Yes it's possible to do this. I wrote up a scheme for that years ago that I called "proof of passport". You can create anonymous identities tied to a hash of your epassport certificate using SGX enclaves and some careful protocol design.

Needless to say, such ideas make some people very unhappy, although it can be done in a way that doesn't grant governments any new powers they don't already have. The most common objection is from Americans who make the same arguments they make about elections: some people don't have id of any kind and shouldn't be expected to get one.

You can also of course buy identities from people who don't care, as a sibling comment says. But that's inevitable for any identity system where identities can be had cheaply.

> Americans who make the same arguments they make about elections

What is that argument like, in practice?

"I will not tell you who I am, but I demand to vote!"

> that's inevitable for any identity system where identities can be had cheaply

Therein lies the rub.
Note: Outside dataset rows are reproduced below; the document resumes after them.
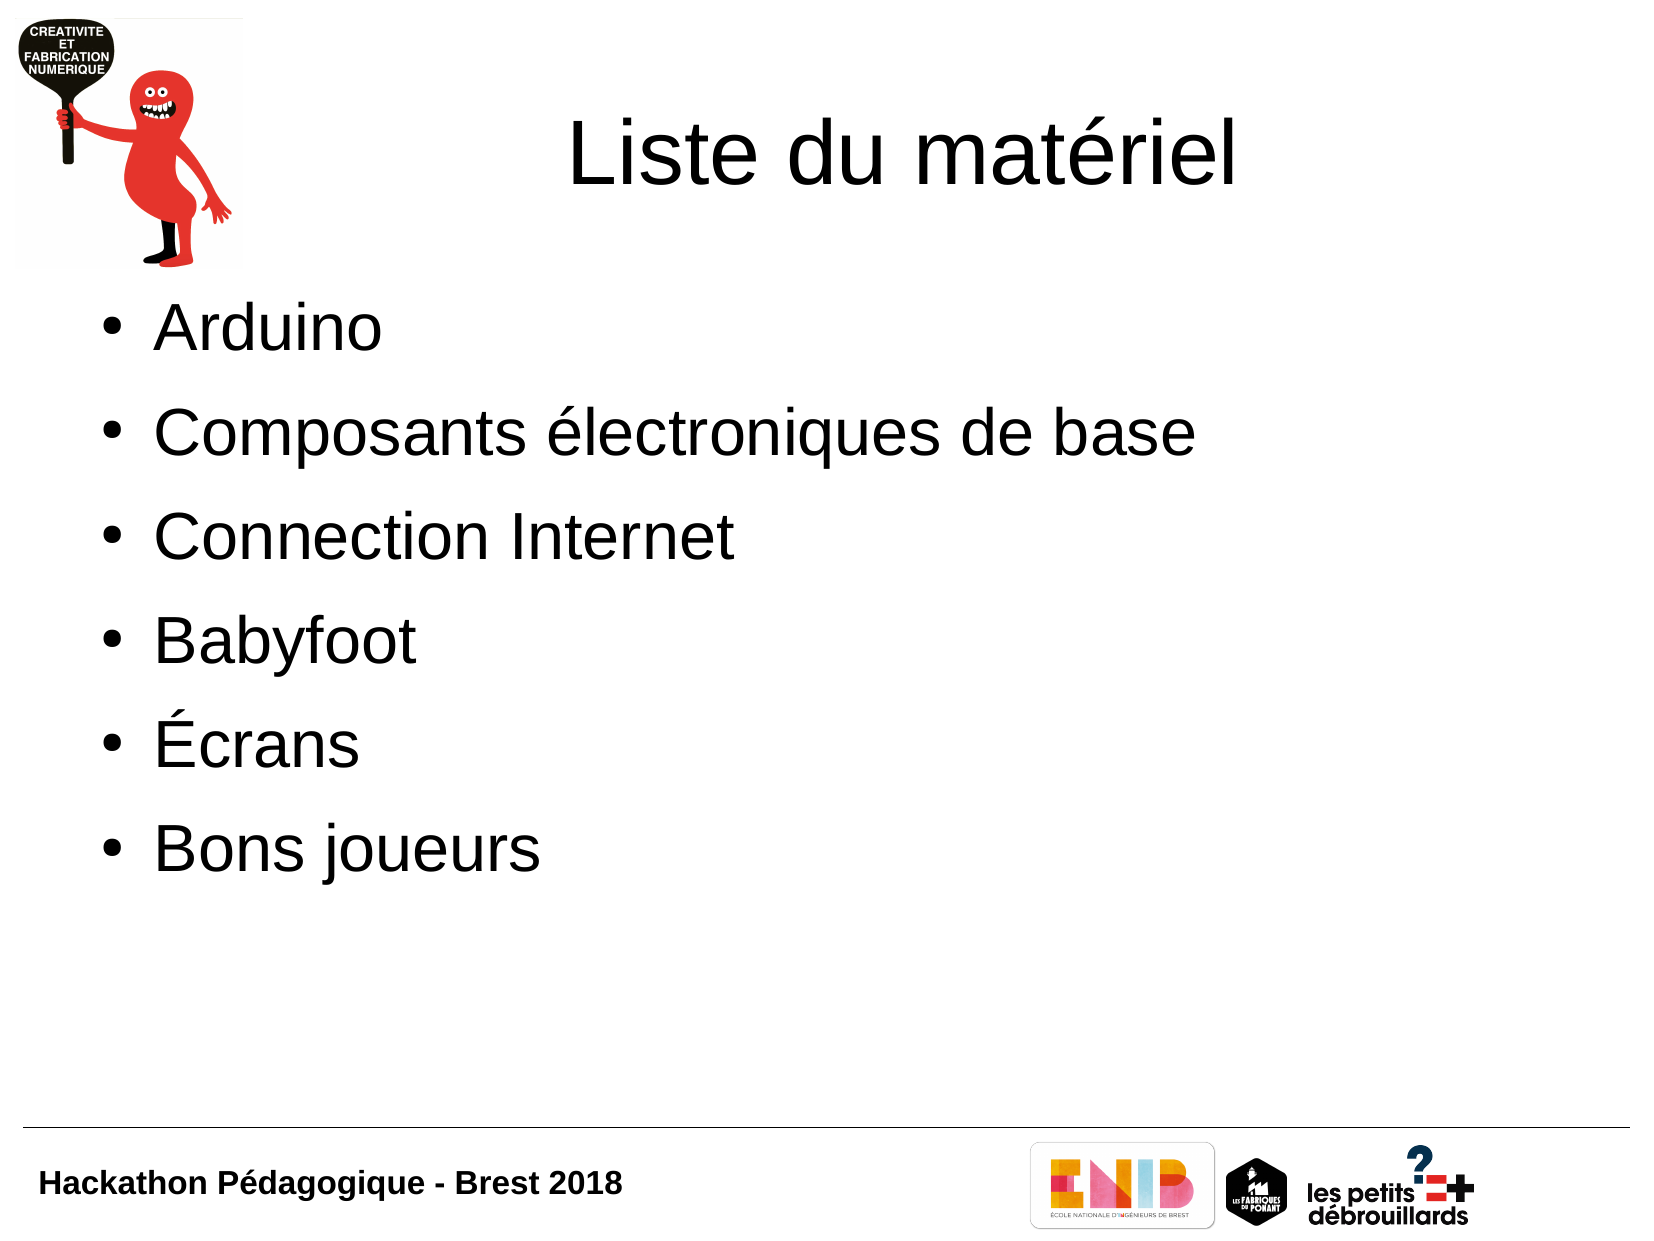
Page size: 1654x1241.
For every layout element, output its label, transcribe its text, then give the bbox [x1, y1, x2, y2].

title Liste du matériel [236, 49, 1571, 257]
picture [1308, 1145, 1474, 1225]
text_box Hackathon Pédagogique - Brest 2018 [23, 1157, 945, 1211]
picture [1015, 1127, 1287, 1241]
picture [15, 18, 243, 269]
list Arduino Composants électroniques de base Connection Internet Babyfoot Écrans Bons joueurs [82, 290, 1571, 1109]
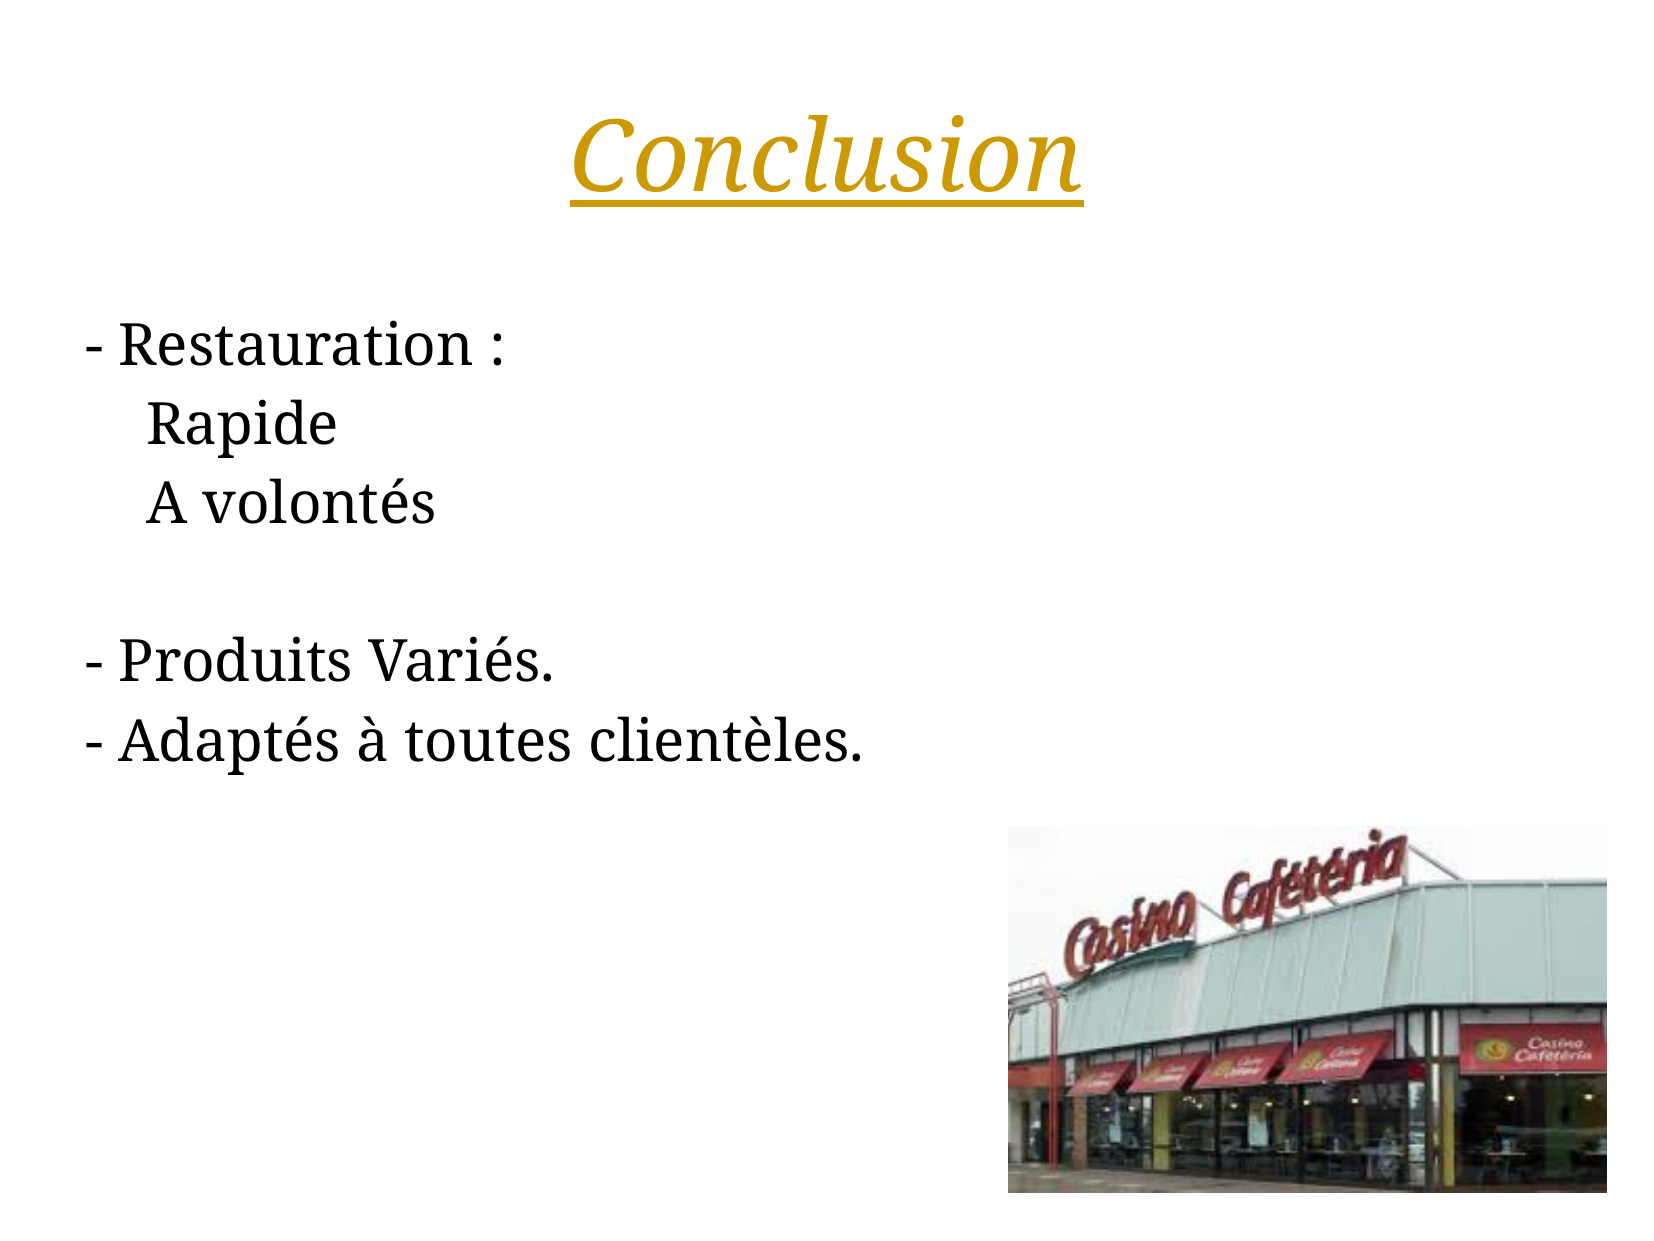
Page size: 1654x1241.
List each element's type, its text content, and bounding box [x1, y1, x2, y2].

text_box - Restauration : Rapide A volontés - Produits Variés. - Adaptés à toutes clientèles. [70, 295, 1619, 780]
title Conclusion [82, 49, 1571, 257]
picture [1008, 826, 1607, 1193]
Your system is the economic solution to the spam problem. You don't really care about the passport itself, all you want is to associate generating identity with a cost.

A closely related solution to the same problem is to associate every identity in the system with a phone number, which also carries a cost to generate. Similar to what most tech giants do (helped on by external factors, but that's the basic argument).

Then you cannot hand wave away any problems with that they are "inevitable for any system where identities are too cheap". Because the proposed solution is to associate identity with cost. If that cost is too small in practice, it is not a good solution.

I think systems like yours could become extremely valuable sooner than people expect, as the alternative is effectively 100% noise.

As others have mentioned, there are numerous ideological issues. However the alternative might be never encountering a real person online again.

And if not applicable for the broader internet, then probably in smaller or even country-sized gated communities, where people will expect to interact with 'real humans.

Also while IDs may be traded, the relatively small number of fake IDs compared to the infinite bots that can be created today is not even comparable.

Even if a passport was required, I think the same problems would appear. There are plenty of people with no interest in ever posting on Reddit. Some of them might be convinced to allow someone else to use a bot to post on their behalf if there is money to be made.

Not to mention there are plenty of leaked/faked passports out there

I'll just put this out there because I don't know if I could ever implement it, I've had this idea that's essentially "IP permitted from"

We would extend the whois database to contain an oauth url for a given IP block and then forums or other services that need to ensure a real human person is present (Like at registration or when combined with some other trust systems), would bounce the user over to the URL and it would require the user to login via U2F/passkeys/TOTP/etc.

The thinking is that isps are the ones who know their customers are real, and as long as they can challenge them in a human interactive way, that should provide a strong signal that it's a real human. It's also a good way to protect against cookie stealing and could provide resistance from 'man in the browser" attacks as the end user would become suspicious of all the isp challenge pages popping up if a machine was being used in spamming.

It's not foolproof, there could be insiders working at the ISP, and this would require cooperation of all isps everywhere, but it would be a step in the right direction

Historically speaking, Reddit has been incredibly loose about identifying who is behind an account. Not even requiring email verification, let alone phone number or something more advanced like a drivers license.

The future is likely more similar to LinkedIn

Folks have suggested web-of-trust systems. I don't know how they would be implemented - for now, I guess this is already sort of a thing on any platform where users can "repost"/"retweet" things.

We will probably need dogs like they did in the Terminator movies at some point.

> Is there an alternative that retains max privacy in a world with a trillion bots spamming away?

Block and fine ISP's that host bots. Throw people in prison that run bots.

Block

Seems like we need to start trading anonymity for credibility?

Maybe that’s not such a bad thing.

Anonymity on the web has led to some pretty atrocious behavior.

Plus, at this point, anonymity on the internet is an illusion anyway.

Just use existing trusted CAs to issue personal certs based on some reasonably robust verification process.

Maybe the AI apocalypse will help fix the internet by making anonymity untenable.

While we can wish very hard that credibility is a tradeoff with anonymity, any real world data shows that reality is far from that simple.

It is not hard to find Facebook groups that are far far more toxic than most Reddit groups, for example. Most USEnet identities were not hard to associate with real world identities, but the quality of those posts was not obviously better than those that weren't. And so on.

There are differences between the groups, but perhaps those have more to do with whatever contemporary issues that carry social stigma than with signal quality. And social stigma is very different between societies and tends to change over time. One generation can upend them completely, and any solution to social credibility must take a longer aim than that.